Selon les données recueillies par la rapporteure, 41 milliards d'euros tout au plus - en interprétation large - devraient être effectivement injectés dans la relance en 2021. En excluant les crédits de paiement du PIA 4 et les impôts de production, ce chiffre tombe à moins de 30 milliards d'euros.

Source : Commission des affaires économiques, estimations d'après les documents budgétaires

2. Des mesures d'urgence sont incluses dans le périmètre de la relance

De surcroît, des financements dédiés à des mesures d'urgence ont été inclus dans l'enveloppe de la relance. Les sommes relevant réellement de la relance sont donc plus faibles qu'annoncé.

On trouve ainsi au sein de la mission « Plan de relance » près de 4,4 milliards d'euros dédiés aux dispositifs d'activité partielle. La mission « Plan d'urgence face à la crise sanitaire » n'est dotée pour 2021 d'aucun crédit supplémentaire ; mais le financement de l'activité partielle, qu'elle portait en 2020, a été déplacé dans la mission « Plan de relance ».

Le programme « Cohésion » de la mission porte au total près de 12 milliards d'euros dédiés entre autre à la sauvegarde de l'emploi, à l'emploi des jeunes, à la coopération sanitaire ou encore au soutien aux personnes précaires. Les crédits de paiements correspondants seront presque entièrement débloqués dès 2021, à près de 95 %. Au total, 52 % des crédits de la mission « Plan de relance » pour 2021 relèvent de ce programme « Cohésion », orienté vers des mesures de soutien social et de sauvegarde de l'emploi. À l'inverse, le taux de consommation du programme « Écologie », qui porte les actions de rénovation énergétique, de décarbonation de l'industrie ou de transition agricole, ne serait que de 36 %, et celui du programme « Compétitivité » de 67 %.

Le Gouvernement fait donc le choix net de faire porter l'effort budgétaire de l'année 2021 prioritairement sur des mesures relevant principalement de l'urgence , qui, bien qu'absolument nécessaires pour limiter les conséquences sociales de la crise, ne participent que partiellement à la relance de l'activité économique.

Matériel fourni >>
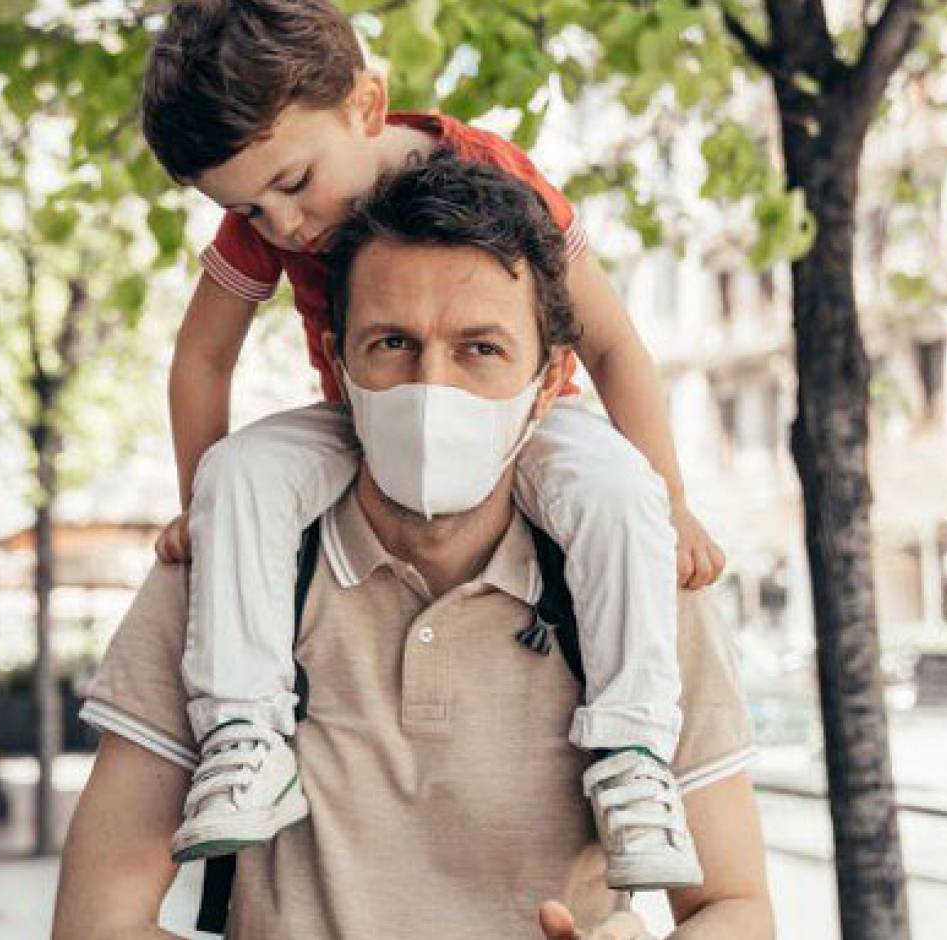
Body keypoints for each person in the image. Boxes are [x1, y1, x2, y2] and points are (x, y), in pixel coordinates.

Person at [56, 154, 773, 940]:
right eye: (393, 343)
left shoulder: (638, 582)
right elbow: (99, 924)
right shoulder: (219, 581)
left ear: (549, 382)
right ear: (337, 361)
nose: (432, 390)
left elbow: (733, 908)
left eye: (481, 349)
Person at [140, 0, 726, 889]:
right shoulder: (263, 219)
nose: (284, 227)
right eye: (250, 210)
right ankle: (245, 736)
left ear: (366, 108)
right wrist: (201, 505)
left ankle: (633, 753)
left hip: (523, 418)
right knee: (243, 474)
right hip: (368, 417)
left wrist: (672, 498)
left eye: (294, 185)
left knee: (620, 496)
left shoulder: (493, 175)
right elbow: (202, 355)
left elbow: (610, 343)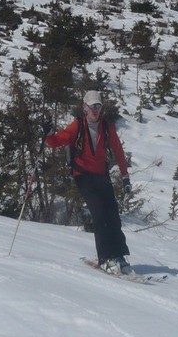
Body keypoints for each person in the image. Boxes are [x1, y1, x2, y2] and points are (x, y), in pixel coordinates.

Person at [43, 90, 132, 274]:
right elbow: (57, 141)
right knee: (99, 215)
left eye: (98, 106)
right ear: (85, 107)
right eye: (92, 106)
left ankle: (118, 255)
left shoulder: (107, 128)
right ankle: (105, 258)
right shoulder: (77, 126)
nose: (95, 110)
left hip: (101, 176)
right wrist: (47, 134)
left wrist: (125, 177)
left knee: (113, 215)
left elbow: (119, 152)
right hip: (83, 176)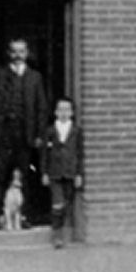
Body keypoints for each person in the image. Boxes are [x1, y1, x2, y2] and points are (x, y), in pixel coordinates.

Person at [0, 38, 49, 229]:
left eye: (21, 51)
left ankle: (25, 215)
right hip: (3, 133)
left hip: (25, 134)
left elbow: (41, 108)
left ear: (27, 53)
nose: (17, 55)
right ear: (8, 53)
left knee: (26, 175)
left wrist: (39, 134)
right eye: (14, 51)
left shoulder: (35, 78)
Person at [41, 96, 83, 248]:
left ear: (71, 112)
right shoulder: (50, 131)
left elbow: (79, 153)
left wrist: (79, 174)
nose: (64, 113)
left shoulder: (76, 131)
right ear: (55, 112)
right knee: (57, 202)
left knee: (66, 202)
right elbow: (44, 153)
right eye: (60, 110)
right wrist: (44, 172)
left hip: (70, 171)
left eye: (67, 110)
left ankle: (62, 228)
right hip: (55, 172)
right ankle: (57, 235)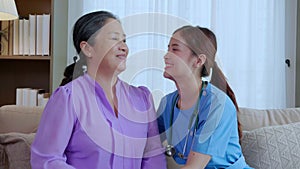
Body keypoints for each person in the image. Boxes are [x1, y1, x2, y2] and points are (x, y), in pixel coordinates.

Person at [31, 11, 166, 169]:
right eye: (114, 38)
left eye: (124, 40)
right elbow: (46, 160)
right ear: (88, 49)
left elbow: (153, 157)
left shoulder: (142, 99)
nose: (124, 47)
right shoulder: (68, 97)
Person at [157, 26, 252, 169]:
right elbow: (146, 142)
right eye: (168, 48)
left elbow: (194, 167)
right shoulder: (168, 103)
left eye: (175, 49)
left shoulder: (217, 105)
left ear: (198, 61)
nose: (166, 55)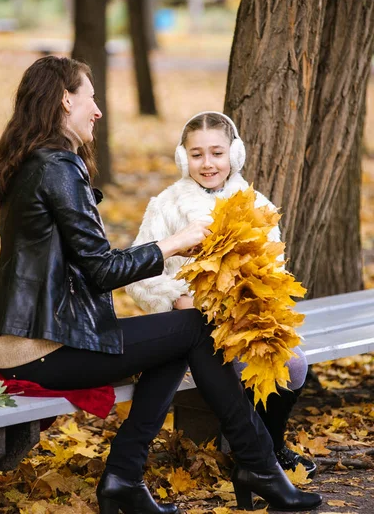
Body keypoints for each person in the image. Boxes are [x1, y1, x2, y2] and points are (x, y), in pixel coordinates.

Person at [0, 57, 321, 514]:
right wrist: (175, 243)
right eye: (91, 96)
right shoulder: (57, 167)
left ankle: (125, 478)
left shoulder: (34, 163)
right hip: (42, 348)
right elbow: (103, 270)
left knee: (176, 337)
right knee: (196, 328)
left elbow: (79, 268)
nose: (97, 110)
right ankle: (257, 463)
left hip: (32, 341)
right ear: (66, 99)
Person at [126, 111, 316, 477]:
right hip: (186, 324)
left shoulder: (255, 203)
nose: (207, 163)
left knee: (292, 363)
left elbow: (273, 270)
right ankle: (255, 458)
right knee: (222, 370)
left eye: (217, 153)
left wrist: (253, 305)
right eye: (196, 154)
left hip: (243, 321)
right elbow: (138, 274)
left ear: (235, 154)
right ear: (183, 157)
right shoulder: (165, 205)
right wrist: (177, 300)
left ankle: (271, 449)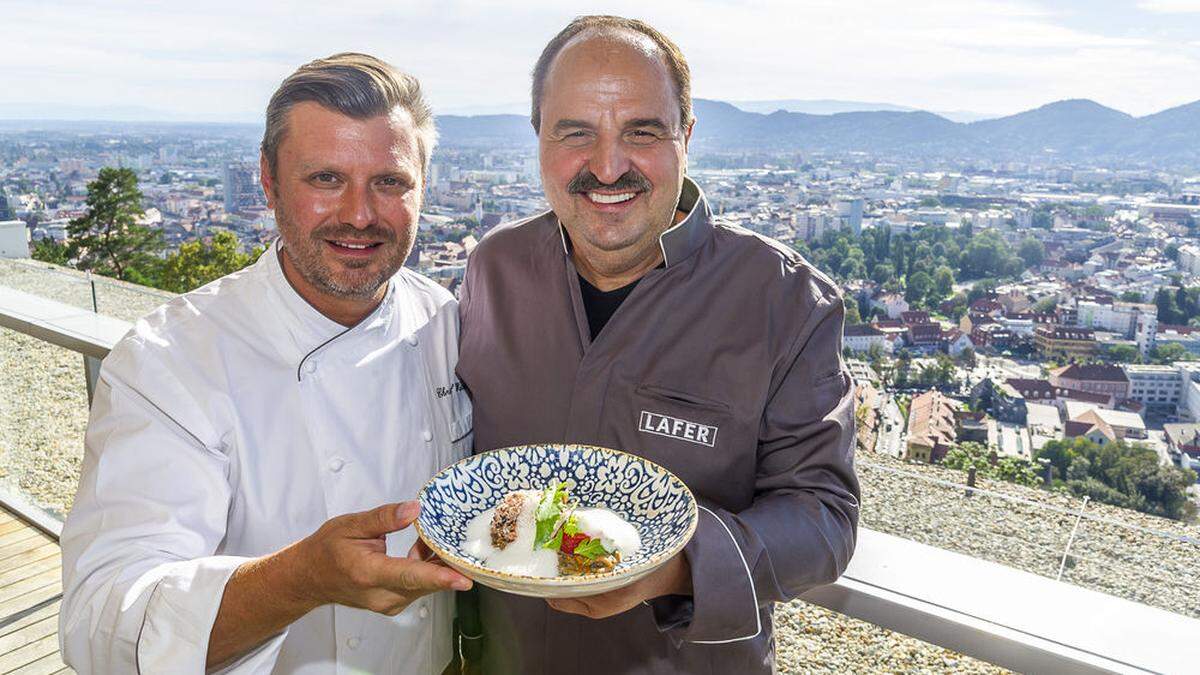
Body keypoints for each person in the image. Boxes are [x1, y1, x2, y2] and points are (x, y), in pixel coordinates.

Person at [455, 15, 860, 674]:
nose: (607, 166)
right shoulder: (492, 269)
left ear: (686, 138)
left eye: (642, 131)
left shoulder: (784, 301)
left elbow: (823, 518)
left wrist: (678, 566)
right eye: (575, 132)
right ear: (539, 139)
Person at [59, 53, 474, 674]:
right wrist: (300, 579)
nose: (360, 215)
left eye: (390, 182)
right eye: (325, 179)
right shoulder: (168, 362)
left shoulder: (446, 322)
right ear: (268, 180)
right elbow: (102, 622)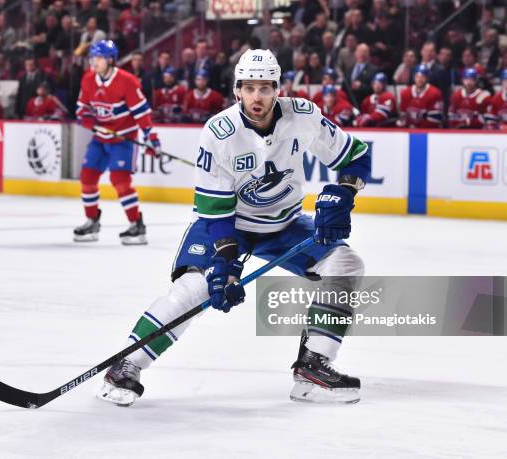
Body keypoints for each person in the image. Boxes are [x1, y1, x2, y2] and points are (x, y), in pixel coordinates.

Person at [98, 49, 370, 407]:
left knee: (346, 264)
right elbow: (215, 211)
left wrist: (344, 191)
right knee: (193, 289)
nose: (257, 97)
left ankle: (312, 367)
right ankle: (126, 365)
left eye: (265, 88)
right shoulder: (219, 132)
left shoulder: (303, 115)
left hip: (283, 223)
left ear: (277, 89)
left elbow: (356, 156)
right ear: (236, 90)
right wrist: (224, 265)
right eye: (249, 88)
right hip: (229, 225)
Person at [74, 40, 160, 244]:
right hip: (100, 138)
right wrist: (89, 122)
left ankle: (136, 226)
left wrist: (151, 138)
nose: (94, 62)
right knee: (87, 177)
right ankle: (91, 221)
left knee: (120, 181)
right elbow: (82, 110)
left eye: (98, 58)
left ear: (110, 60)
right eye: (92, 58)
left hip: (123, 138)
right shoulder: (88, 80)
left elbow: (142, 113)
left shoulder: (127, 81)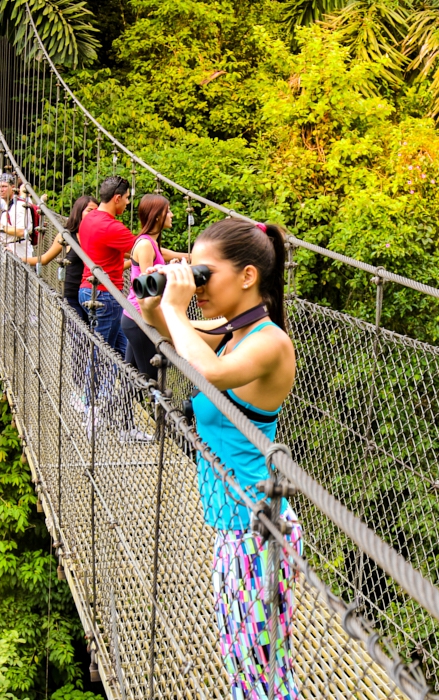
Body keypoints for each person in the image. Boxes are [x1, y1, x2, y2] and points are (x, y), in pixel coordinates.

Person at [141, 219, 301, 699]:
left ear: (248, 276)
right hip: (233, 526)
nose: (197, 282)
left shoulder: (269, 342)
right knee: (246, 665)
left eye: (204, 273)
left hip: (258, 531)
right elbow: (164, 327)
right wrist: (158, 297)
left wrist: (174, 304)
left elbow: (206, 371)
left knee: (260, 676)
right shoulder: (231, 332)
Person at [120, 194, 188, 380]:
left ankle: (111, 409)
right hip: (139, 319)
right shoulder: (145, 245)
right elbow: (148, 288)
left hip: (134, 318)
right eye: (168, 211)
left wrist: (169, 268)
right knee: (150, 380)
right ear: (158, 216)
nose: (172, 215)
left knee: (133, 380)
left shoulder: (151, 242)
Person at [77, 176, 134, 356]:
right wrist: (187, 256)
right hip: (105, 296)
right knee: (100, 358)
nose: (127, 203)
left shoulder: (89, 218)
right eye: (127, 198)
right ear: (117, 198)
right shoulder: (111, 227)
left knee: (122, 351)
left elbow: (119, 249)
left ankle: (126, 385)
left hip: (87, 289)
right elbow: (146, 249)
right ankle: (93, 386)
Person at [22, 195, 98, 324]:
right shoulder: (66, 236)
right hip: (71, 295)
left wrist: (135, 260)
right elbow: (45, 259)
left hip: (92, 296)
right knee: (78, 338)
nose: (94, 214)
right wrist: (20, 258)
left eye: (97, 211)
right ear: (79, 212)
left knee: (95, 338)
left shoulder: (98, 236)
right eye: (90, 210)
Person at [0, 172, 34, 259]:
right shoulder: (6, 205)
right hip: (10, 249)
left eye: (4, 186)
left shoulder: (19, 206)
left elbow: (22, 232)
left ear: (13, 188)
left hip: (20, 251)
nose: (1, 190)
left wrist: (0, 227)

Consigne de travail >> Recopiez mot pour mot l'intégralité de l'extrait sur le financement du plan de relance présenté plus haut.

Résultat de l'exercice >>
Selon les données recueillies par la rapporteure, 41 milliards d'euros tout au plus - en interprétation large - devraient être effectivement injectés dans la relance en 2021. En excluant les crédits de paiement du PIA 4 et les impôts de production, ce chiffre tombe à moins de 30 milliards d'euros.

Source : Commission des affaires économiques, estimations d'après les documents budgétaires

2. Des mesures d'urgence sont incluses dans le périmètre de la relance

De surcroît, des financements dédiés à des mesures d'urgence ont été inclus dans l'enveloppe de la relance. Les sommes relevant réellement de la relance sont donc plus faibles qu'annoncé.

On trouve ainsi au sein de la mission « Plan de relance » près de 4,4 milliards d'euros dédiés aux dispositifs d'activité partielle. La mission « Plan d'urgence face à la crise sanitaire » n'est dotée pour 2021 d'aucun crédit supplémentaire ; mais le financement de l'activité partielle, qu'elle portait en 2020, a été déplacé dans la mission « Plan de relance ».

Le programme « Cohésion » de la mission porte au total près de 12 milliards d'euros dédiés entre autre à la sauvegarde de l'emploi, à l'emploi des jeunes, à la coopération sanitaire ou encore au soutien aux personnes précaires. Les crédits de paiements correspondants seront presque entièrement débloqués dès 2021, à près de 95 %. Au total, 52 % des crédits de la mission « Plan de relance » pour 2021 relèvent de ce programme « Cohésion », orienté vers des mesures de soutien social et de sauvegarde de l'emploi. À l'inverse, le taux de consommation du programme « Écologie », qui porte les actions de rénovation énergétique, de décarbonation de l'industrie ou de transition agricole, ne serait que de 36 %, et celui du programme « Compétitivité » de 67 %.

Le Gouvernement fait donc le choix net de faire porter l'effort budgétaire de l'année 2021 prioritairement sur des mesures relevant principalement de l'urgence , qui, bien qu'absolument nécessaires pour limiter les conséquences sociales de la crise, ne participent que partiellement à la relance de l'activité économique.